Reputation: 1501
I have a hotkey that I press repeatedly quite fast and I included a Sleep
in the routine to throttle it a bit. But when I go at faster speeds the output starts to mess up. The culprit is definitely the sleep because when I take it out and let it go as fast as it wants, the output is fine. I know Sleep
allows for new processes to start while it's waiting, and so I'm thinking having all these new processes of the same hotkey going on top of each other is what's causing to the errors. So I'm wondering if there's a variation on the sleep function that blocks new processes while it's waiting? I couldn't find anything like it in the docs or google.
Upvotes: 1
Views: 547
Reputation: 1
I like Forivin's code/answer above, but I think the below is also relevant.
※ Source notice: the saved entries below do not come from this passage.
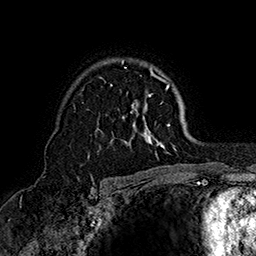
Breast MRI (dynamic contrast-enhanced), one axial slice; position 111 of 160 along the scan axis; cropped to one breast; dynamic contrast-enhanced series, time point 2 of 7 at this slice position (early post-contrast); 1.5 T; TE 2.8 ms, TR 5.4 ms; 1 mm slice thickness; 256 × 256 image matrix. Female patient.
Outlined on this slice (semi-automatically segmented with operator editing):
- enhancing-tissue mask used for the functional tumour volume (all voxels passing the contrast-enhancement thresholds inside the analysis volume; usually the tumour): bounding box <88,60,170,158> (left, top, right, bottom; pixels)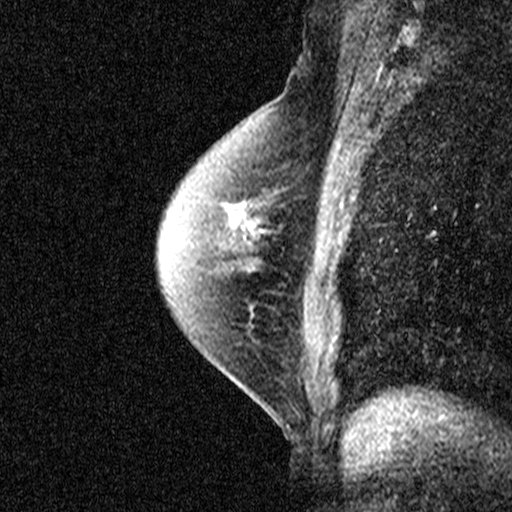
Breast MRI (dynamic contrast-enhanced), one sagittal slice; slice 27 of 40 in the series (ordered by position); dynamic contrast-enhanced study with each time point stored as its own series, time point 2 of 3 at this slice position (early post-contrast, ordered by acquisition time); 1.5 T; TE 4.5 ms, TR 11 ms; 3 mm slice thickness; 512 × 512 image matrix, field of view 200 × 200 mm. Female patient, age 55 years. Case-level facts recorded for this patient, not image findings: setting: breast cancer imaged before/during neoadjuvant chemotherapy; receptor status: HR-positive, HER2-negative.
Outlined on this slice (semi-automatically segmented with operator editing):
- analysis volume of interest (the breast-tissue region the enhancement analysis was run in; not a lesion): bounding box [x1, y1, x2, y2] px = [194, 202, 279, 277]
- tumour enhancement mask (voxels above the 90 % enhancement threshold inside the analysis volume of interest): [233, 212, 246, 238]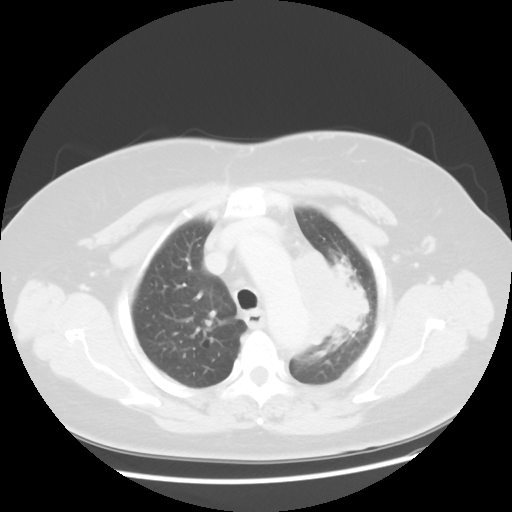
Chest CT, one axial slice. Slice 37 of 49 in the series (ordered by position). Reconstruction kernel STANDARD. 120 kVp. Lung window (W 1500 / L -600 HU). 5 mm slice thickness. 512 × 512 image matrix. Female patient, age 58 years. Case-level facts recorded for this patient, not image findings: clinical TNM (as recorded): T4 N3 M0; histopathological grade: G3.
Outlined on this slice (rectangle marked by the reading radiologist):
- lung tumour (recorded histology: small cell carcinoma): bounding box (x1, y1, x2, y2) in pixels: (289, 242, 378, 352)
From the AHK reference: ( https://autohotkey.com/docs/misc/Threads.htm )
"By default, a given hotkey or hotstring subroutine cannot be run a second time if it is already running. Use #MaxThreadsPerHotkey to change this behavior."
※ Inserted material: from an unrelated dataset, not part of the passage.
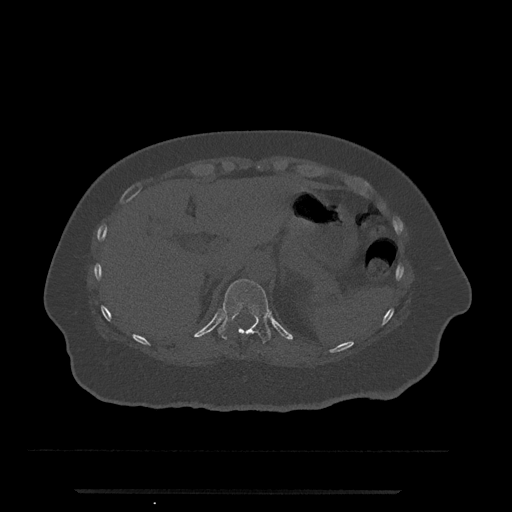
CT including the spine, one axial slice. Slice 234 of 797 in the series (ordered by position). Bone window (W 1800 / L 400 HU). 0.5 mm slice thickness. 512 × 512 image matrix. Patient: female, 51 years. From the clinical record (not read from this slice): primary cancer: neuro; vertebrae with lytic lesions (as recorded): T8.
Outlined on this slice (semi-automatically segmented with operator editing):
- T11 vertebra: bounding box <218,279,271,344> (left, top, right, bottom; pixels)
Info on #MaxThreadsPerHotkey is located at: ( https://autohotkey.com/docs/commands/_MaxThreadsPerHotkey.htm )
Perhaps allowing the same hotkey to run concurrently with itself in different threads (by increasing #MaxThreadsPerHotkey) would bypass the problem? Just a guess... feel free to confirm or correct this notion.
Upvotes: 0
Reputation: 15508
In C++ you would use mutexes in this case. In AHK you have to work around that and there are multiple ways to do it.
One way would be to disable the hotkeys while any hotkey is doing an action. For that you can use a simple variable.
Example:
#If !mutex_locked
F2::
mutex_locked := True
Send, letters incomming...
Sleep, 500
Send, abcdefghijklmnopqrstuvwxyz
mutex_locked := False
Return
F3::
mutex_locked := True
Send, numbers incomming...
Sleep, 500
Send, 1234567890
mutex_locked := False
Return
#If
While the variable named mutex_locked is set to false, the hotkeys are disabled. As soon as they finish, they set the variable to true again.